The Henry Grattan Lecture forms part of an annual lecture series and flagship initiative of the School of Social Sciences and Philosophy at Trinity College Dublin. Ambassador of Ireland to Britain, Adrian O’Neill, opened proceedings, and Head of School and Professor in Economics, Carol Newman was in the chair.
In the course of her talk, Professor Richardson reflected on how distinguished Trinity graduates such as Henry Grattan sought to affect change through words:
“Rhetoric in its capacity to interrogate our assumptions, to unite us in sympathy with strangers, to inspire us to do better by one another, can actually be a deeply moral art. Ireland has produced more than her fair share of great speakers, among them Henry Grattan himself, and Edmund Burke and Daniel O’Connell. They were internationalists. They extrapolated the experience of Ireland under colonial rule. The rhetoric was sometimes accusatory, sometimes limited by their experience and their assumptions, but it was not small-minded. It was big-hearted, looking consistently outward with curiosity and a sense of responsibility to others.”
According to Professor Richardson causes of the diminution of rhetoric in public life include the difficulty in identifying trust with confidence and the impact of social media. Fake news spreads quickly and destructively, and foreign money used for political advertising is influencing the democratic process. Social media is also changing the way political leaders communicate with reasoned debate discouraged in favour of simplistic thinking.
“Once politicians had to speak in an open forum because they did not know with certainty where their potential voters lay. They were obliged to explain and to contest ideas in long-form debates, speeches on the hustings and searching media briefings. Modern public experience of politics is highly visual, and is far more limited to soundbites. Bottom thinking, manipulation of key facts and suppression of inconvenient truths all become easier to hide when there is no regular, detailed scrutiny of political leaders’ policies.”

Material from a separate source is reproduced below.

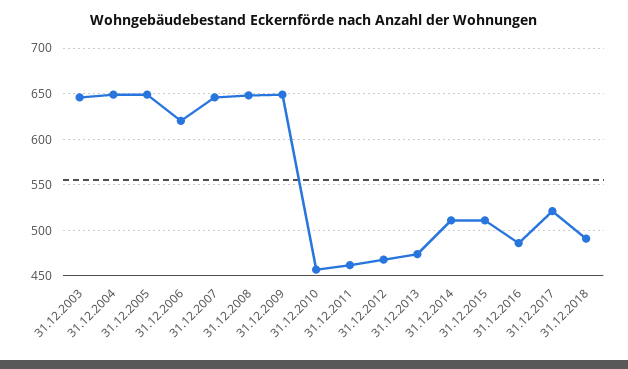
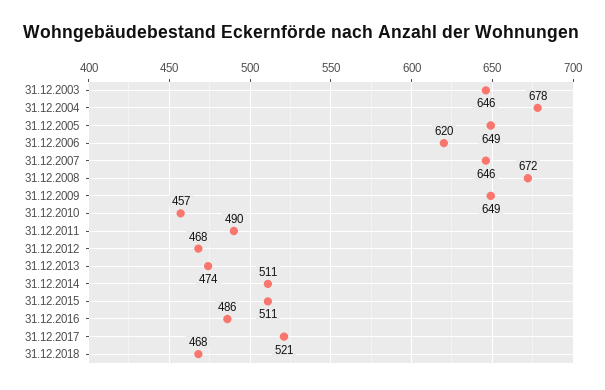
31.12.2004: 650 -> 678
31.12.2008: 650 -> 672
31.12.2011: 460 -> 490
31.12.2018: 490 -> 468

The Oxford Vice-Chancellor also highlighted how in recent years, internationalism has become a concept denigrated by many politicians which encompassed a much narrower sense of identity, founded by new laws and reinforced by new borders.

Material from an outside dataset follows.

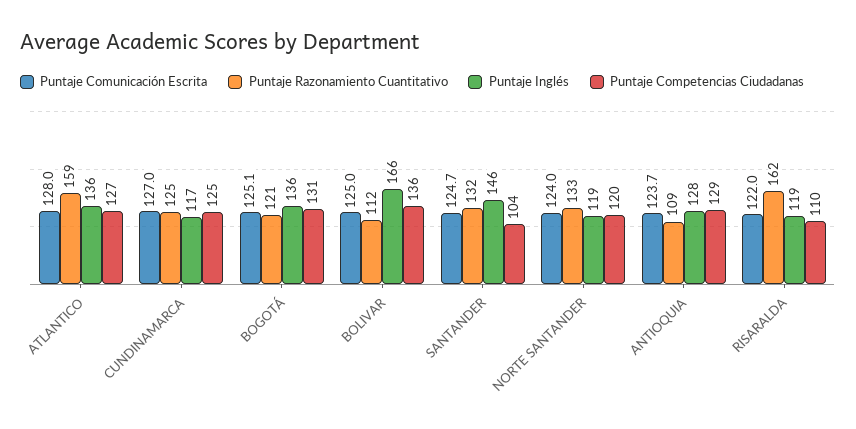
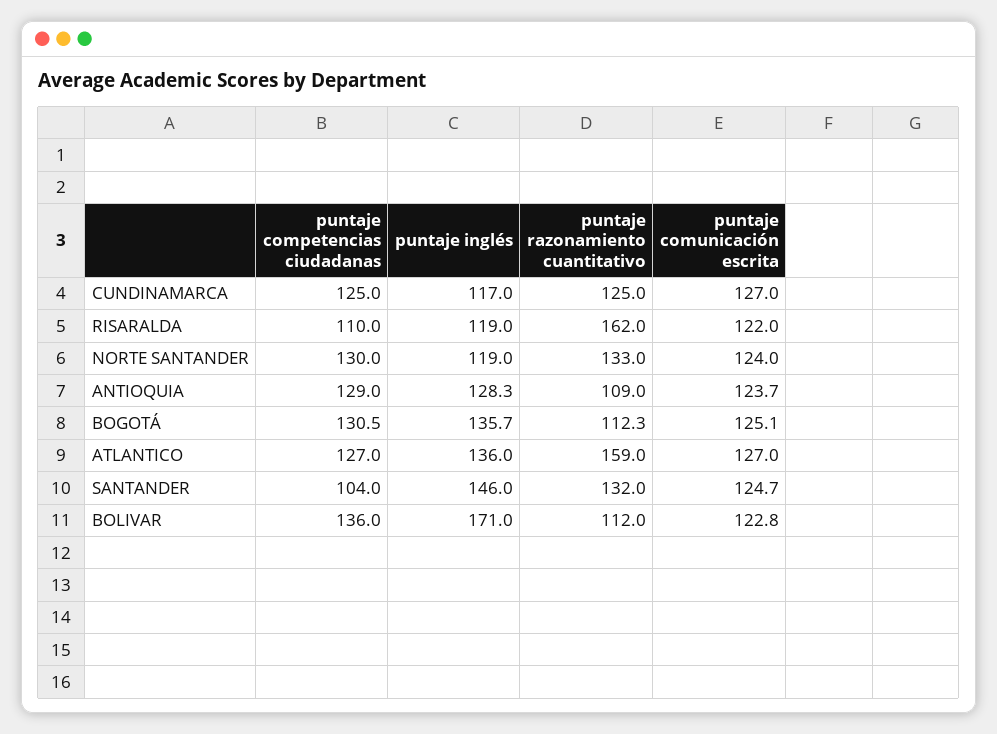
Puntaje Comunicación Escrita, ATLANTICO: 128 -> 127
Puntaje Razonamiento Cuantitativo, BOGOTÁ: 121 -> 112.3
Puntaje Comunicación Escrita, BOLIVAR: 125 -> 122.8
Puntaje Inglés, BOLIVAR: 166 -> 171
Puntaje Competencias Ciudadanas, NORTE SANTANDER: 120 -> 130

“I see no conflict between patriotism and internationalism. The turn inward is a fearful movement of contraction. It suggests that our problems arrive from those from other places who desire to take these things that we hold dear. In truth, of course, national problems, much like family problems, are usually a product of our internal dynamics as much as external forces: how we share or don’t share our resources, who mistrusts whom, and how resilient we are by facing change.” Few places demonstrate the benefits of globalism better than Ireland. In the first decades of independence, the Republican of Ireland did indeed turn inward and the country suffered both culturally and economically. It managed to stay connected to the rest of the world only through the mass migration of its population. It was only in 1958 and most decidedly, after 1973, upon entering the EEC that Ireland became fully engaged internationally. As a result, the Republic began to thrive both socially and economically, and built the resilience to withstand the difficulties of the troubles of Northern Ireland, the heady heights of the Celtic Tiger, as well as the lows of the financial crash. Ireland has prospered by rejecting the inward-looking policies of the past.”

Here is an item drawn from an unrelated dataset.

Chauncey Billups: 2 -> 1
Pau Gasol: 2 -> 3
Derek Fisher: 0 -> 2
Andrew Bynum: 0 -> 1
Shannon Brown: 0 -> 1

“I see no conflict between patriotism and internationalism. The turn inward is a fearful movement of contraction. It suggests that our problems arrive from those from other places who desire to take these things that we hold dear. In truth, of course, national problems, much like family problems, are usually a product of our internal dynamics as much as external forces: how we share or don’t share our resources, who mistrusts whom, and how resilient we are by facing change.”
Few places demonstrate the benefits of globalism better than Ireland. In the first decades of independence, the Republican of Ireland did indeed turn inward and the country suffered both culturally and economically. It managed to stay connected to the rest of the world only through the mass migration of its population. It was only in 1958 and most decidedly, after 1973, upon entering the EEC that Ireland became fully engaged internationally. As a result, the Republic began to thrive both socially and economically, and built the resilience to withstand the difficulties of the troubles of Northern Ireland, the heady heights of the Celtic Tiger, as well as the lows of the financial crash. Ireland has prospered by rejecting the inward-looking policies of the past.”
On Brexit, Prof Richardson emphasised that while there is a real risk of losing the precious fruit of a delicate long-term international peace process, Ireland could not only escape the effects of the power struggles that have polarized and paralyzed British politics in the last few years, but she could learn from them and reject the rhetoric of division.
“We can continue to embrace the rhetoric of inclusiveness. Men like Grattan, O’Connell and Burke were of other times. It’s hard to know what they would make of Ireland today, but when I see countries in the world turning inward and Ireland resolutely turning outward, I take enormous pride in the legacy of the political discourse that they have left us.”